--- START Exercise materials ---

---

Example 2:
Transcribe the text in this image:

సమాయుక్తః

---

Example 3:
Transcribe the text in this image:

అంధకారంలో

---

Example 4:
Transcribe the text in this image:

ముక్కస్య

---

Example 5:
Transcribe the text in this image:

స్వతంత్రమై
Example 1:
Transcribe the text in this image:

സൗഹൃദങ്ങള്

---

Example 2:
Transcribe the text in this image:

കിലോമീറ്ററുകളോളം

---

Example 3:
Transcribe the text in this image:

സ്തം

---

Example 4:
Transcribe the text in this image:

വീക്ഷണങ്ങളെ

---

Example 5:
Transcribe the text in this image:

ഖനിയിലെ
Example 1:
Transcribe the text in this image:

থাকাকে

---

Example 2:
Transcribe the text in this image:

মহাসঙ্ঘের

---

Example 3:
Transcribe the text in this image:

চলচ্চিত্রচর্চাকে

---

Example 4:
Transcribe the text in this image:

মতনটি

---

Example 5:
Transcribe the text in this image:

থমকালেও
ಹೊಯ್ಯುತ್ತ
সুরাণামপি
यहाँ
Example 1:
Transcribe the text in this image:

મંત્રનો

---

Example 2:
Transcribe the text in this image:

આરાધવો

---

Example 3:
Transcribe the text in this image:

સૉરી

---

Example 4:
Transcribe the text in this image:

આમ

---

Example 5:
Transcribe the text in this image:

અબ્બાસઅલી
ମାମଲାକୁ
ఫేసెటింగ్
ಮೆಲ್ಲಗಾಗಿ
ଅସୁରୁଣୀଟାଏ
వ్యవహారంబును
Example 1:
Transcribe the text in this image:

--- END Exercise materials ---

- _Stated task_: Replace "Transcribe" with "Copy" throughout the lines above, and leave everything else unchanged.

- _Solution_:
---

Example 2:
Copy the text in this image:

సమాయుక్తః

---

Example 3:
Copy the text in this image:

అంధకారంలో

---

Example 4:
Copy the text in this image:

ముక్కస్య

---

Example 5:
Copy the text in this image:

స్వతంత్రమై
Example 1:
Copy the text in this image:

സൗഹൃദങ്ങള്

---

Example 2:
Copy the text in this image:

കിലോമീറ്ററുകളോളം

---

Example 3:
Copy the text in this image:

സ്തം

---

Example 4:
Copy the text in this image:

വീക്ഷണങ്ങളെ

---

Example 5:
Copy the text in this image:

ഖനിയിലെ
Example 1:
Copy the text in this image:

থাকাকে

---

Example 2:
Copy the text in this image:

মহাসঙ্ঘের

---

Example 3:
Copy the text in this image:

চলচ্চিত্রচর্চাকে

---

Example 4:
Copy the text in this image:

মতনটি

---

Example 5:
Copy the text in this image:

থমকালেও
ಹೊಯ್ಯುತ್ತ
সুরাণামপি
यहाँ
Example 1:
Copy the text in this image:

મંત્રનો

---

Example 2:
Copy the text in this image:

આરાધવો

---

Example 3:
Copy the text in this image:

સૉરી

---

Example 4:
Copy the text in this image:

આમ

---

Example 5:
Copy the text in this image:

અબ્બાસઅલી
ମାମଲାକୁ
ఫేసెటింగ్
ಮೆಲ್ಲಗಾಗಿ
ଅସୁରୁଣୀଟାଏ
వ్యవహారంబును
Example 1:
Copy the text in this image:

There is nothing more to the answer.